Poetry and Blindness

This is not something I write about often, but blindness does affect my experience of poetry, both how I write and how I read the work of other poets.

As a writer I actually find other people’s disabilities and struggles far more interesting to write about, perhaps because with a background studying chemistry, I relish the task of finding out the nitty-gritty behind-the-scenes mechanics of different diseases. I am the first person to say that no two people experience disabilities the same way, and the things that I find affecting my writing as a blind poet are things that other blind poets find no trouble at all, and things I find easy and manageable might cause somebody else a lot of stress.

Talking of blind poets, I asked my friend Google to tell me all about the contemporary blind poets it knew about. When I say ‘contemporary’ I tend to assume that they will preferably be still living. Google helpfully responded with two answers — Homer and Milton. A little more rummaging round revealed a few very much alive poets, but only five have emerged so far, some from books I’ve bought and others from poetry friends who know them. Within the umbrella of blindness I include any significant visual impairment that affects how a poet “sees” the world or interacts with it.

My barriers start with how I’m going to read a book. Amazon’s Kindle has varying levels of accessibility, from none to not very much. I use a computer screen reader, which reads out any text such as emails, Word documents, Facebook posts, Twitter Tweets and so on. Some publishers do produce PDF eBook versions of their poetry books and that is my preferred medium. My screen reader (I use the free Open Source program NVDA) can read from top to bottom of a page, or line by line, word by word and character by character, depending on what you are focusing on when you are reading.

Have your writing tutors, colleagues and mentors urged you to read your work aloud? Mine have. I’m a blind guy with a lousy memory! I don’t find it easy to write or edit on the hoof, leaving me tied to the laptop (notebooks and pens are not a lot of help in the blind world). As I finish typing each word the screen reader reads it out so I can hear if I’ve mistyped something. So the one voice I hear reading my poems, 99 percent of the time, is my screen reader. Think of Stephen Hawking reading your poems for you … I admire Stephen Hawking tremendously on all counts, but I think his electronic voice would drive me nuts before long! The voices on my screen reader are quite a lot more human sounding, with responsive male and female voices to choose from. Most of my electronic devices talk to me, but the one thing I have yet to find is a talking dictionary/thesaurus.

Do you often find yourself writing about things that you have caught out of the corner of your eye? I used to. The biggest concern I have now that I am a blind poet is that the things I become aware of are generally things that somebody else has already seen — maybe a friend has spotted something they think I’d like to be told about, or maybe it is something that a local or national newspaper has decided merits attention. For me that is why I continue to read books from all genres of writing, and why I pay close attention to the developments in technology and science, particularly the things I am not going to visually see for myself.

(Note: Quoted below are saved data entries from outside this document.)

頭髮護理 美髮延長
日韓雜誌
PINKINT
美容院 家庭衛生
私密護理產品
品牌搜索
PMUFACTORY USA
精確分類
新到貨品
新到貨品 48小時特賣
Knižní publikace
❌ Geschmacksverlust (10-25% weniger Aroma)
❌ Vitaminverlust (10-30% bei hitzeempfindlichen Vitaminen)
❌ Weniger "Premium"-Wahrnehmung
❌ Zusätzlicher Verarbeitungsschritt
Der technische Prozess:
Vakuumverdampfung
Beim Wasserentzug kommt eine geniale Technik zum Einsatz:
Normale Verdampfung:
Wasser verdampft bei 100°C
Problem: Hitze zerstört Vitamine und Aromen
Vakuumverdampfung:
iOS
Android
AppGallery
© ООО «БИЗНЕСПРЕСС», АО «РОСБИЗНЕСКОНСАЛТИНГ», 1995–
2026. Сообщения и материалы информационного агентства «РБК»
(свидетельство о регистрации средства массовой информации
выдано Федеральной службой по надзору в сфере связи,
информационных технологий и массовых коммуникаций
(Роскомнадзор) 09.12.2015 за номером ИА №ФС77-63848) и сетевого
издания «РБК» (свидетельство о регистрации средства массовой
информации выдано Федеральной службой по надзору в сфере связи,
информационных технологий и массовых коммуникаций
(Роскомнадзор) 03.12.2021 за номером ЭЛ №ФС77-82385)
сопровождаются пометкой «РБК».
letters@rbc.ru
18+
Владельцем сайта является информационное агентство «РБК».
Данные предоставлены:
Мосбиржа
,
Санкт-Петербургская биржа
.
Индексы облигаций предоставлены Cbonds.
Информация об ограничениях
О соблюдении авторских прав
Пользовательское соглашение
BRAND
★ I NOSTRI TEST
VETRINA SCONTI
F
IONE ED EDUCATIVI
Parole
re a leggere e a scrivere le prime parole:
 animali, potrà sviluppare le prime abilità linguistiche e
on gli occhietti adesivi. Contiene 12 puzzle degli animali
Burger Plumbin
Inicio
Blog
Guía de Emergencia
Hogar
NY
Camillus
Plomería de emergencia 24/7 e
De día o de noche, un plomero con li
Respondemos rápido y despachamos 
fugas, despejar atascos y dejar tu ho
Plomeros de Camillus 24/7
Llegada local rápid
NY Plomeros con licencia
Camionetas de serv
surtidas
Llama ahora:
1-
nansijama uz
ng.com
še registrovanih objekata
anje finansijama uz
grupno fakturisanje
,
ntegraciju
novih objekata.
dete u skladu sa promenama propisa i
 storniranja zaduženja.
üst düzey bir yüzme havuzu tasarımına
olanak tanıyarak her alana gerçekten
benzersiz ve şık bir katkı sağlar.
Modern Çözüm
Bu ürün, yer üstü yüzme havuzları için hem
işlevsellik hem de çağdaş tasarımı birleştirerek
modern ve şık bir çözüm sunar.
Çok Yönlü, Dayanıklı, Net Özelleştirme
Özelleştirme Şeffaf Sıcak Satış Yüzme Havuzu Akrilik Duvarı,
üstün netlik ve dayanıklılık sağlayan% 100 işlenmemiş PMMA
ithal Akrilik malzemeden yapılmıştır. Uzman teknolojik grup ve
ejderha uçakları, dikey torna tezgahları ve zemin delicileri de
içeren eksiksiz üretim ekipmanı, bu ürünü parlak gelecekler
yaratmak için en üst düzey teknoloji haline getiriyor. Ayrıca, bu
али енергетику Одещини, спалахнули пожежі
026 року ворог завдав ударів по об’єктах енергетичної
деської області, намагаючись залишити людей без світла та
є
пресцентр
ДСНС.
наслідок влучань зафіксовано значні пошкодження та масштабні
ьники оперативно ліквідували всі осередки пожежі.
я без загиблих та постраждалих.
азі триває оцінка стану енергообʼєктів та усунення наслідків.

In 2014 the Welsh organisation Disability Arts Cymru held a competition for disabled artists; in 2015 they held a competition for poems inspired by the artworks. Other health reasons prevented me from entering that competition, but I have since written poems inspired by the titles of two of the artworks – Blue Ballet Slippers by Rosie Moriarty-Simmonds became my poem Tomorrow’s Dancers and Study in Red by Lucy Chaplin became my poem of the same name, which relates my history of diabetes and blindness and kidney failure.

Study in Red

After the painting ‘Study in Red’
by profoundly deaf painter Lucy Chaplin

(image detail courtesy of Disability Arts Cymru).

I dress in scarlet
don’t walk on me like Axminster
hallway carpets.

Smile at me at night
dear shepherd.

Circulating and mingling
into every corner
cut me and I bleed.

Stab me and I know
four times daily
how many millimoles1
are blindly running
through my veins
before tapping their way
out through the replacement kidney.

I blush
ashamed of a lack of resolve
that wouldn’t let go
of the red velvet cake.
though I had long ago seen
the shepherd’s warning.

1 Blood sugar levels, measured from daily finger prick blood tests, are measured in units of millimoles per litre. The hormone insulin keeps a blood sugar level in the range 4.0 to 8.0, with levels increasing after the consumption of sugary foods, and decreasing with exercise.

Giles L. Turnbull is a blind poet living in South Wales. With a Bachelor of Science degree in chemistry, and a career that has included national and local Government policy and transportation planning, and a love of music that includes playing the piano and trumpet, he finds every angle of life to be fascinating and beautiful, finding a home for it in his poetry.

Profoundly deaf artist Lucy Chaplin’s degree focused on woods, metals, and plastics product designs. Lucy said, “There are no barriers with visual art, in comparison to the real world with communication barriers which make it very hard for a deaf individual in a hearing world. It is so easy to express emotions and moods on a canvas through colour, accuracy, shapes and lines. it gives me a sense of freedom.”